* Task instructions:
Every line from the one with "left knee: (47, 207)" through the end of the records below should be restated word for word, and nothing outside that span.

* Material shown:
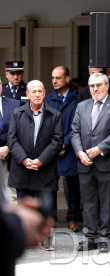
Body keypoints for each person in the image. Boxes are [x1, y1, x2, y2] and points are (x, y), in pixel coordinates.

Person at [7, 80, 63, 251]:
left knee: (47, 207)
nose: (37, 94)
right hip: (22, 168)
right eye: (34, 91)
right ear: (28, 94)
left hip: (44, 169)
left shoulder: (55, 114)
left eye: (40, 91)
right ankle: (25, 238)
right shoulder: (17, 113)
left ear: (45, 93)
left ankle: (46, 239)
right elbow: (12, 139)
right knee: (24, 205)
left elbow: (57, 141)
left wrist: (41, 160)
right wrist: (24, 159)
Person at [71, 73, 110, 252]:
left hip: (107, 162)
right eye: (92, 86)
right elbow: (75, 132)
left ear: (107, 86)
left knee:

* Solution to the problem:
left knee: (47, 207)
nose: (37, 94)
right hip: (22, 168)
right eye: (34, 91)
right ear: (28, 94)
left hip: (44, 169)
left shoulder: (55, 114)
left eye: (40, 91)
right ankle: (25, 238)
right shoulder: (17, 113)
left ear: (45, 93)
left ankle: (46, 239)
right elbow: (12, 139)
right knee: (24, 205)
left elbow: (57, 141)
left wrist: (41, 160)
right wrist: (24, 159)
Person at [71, 73, 110, 252]:
left hip: (107, 162)
right eye: (92, 86)
right elbow: (75, 132)
left ear: (107, 86)
left knee:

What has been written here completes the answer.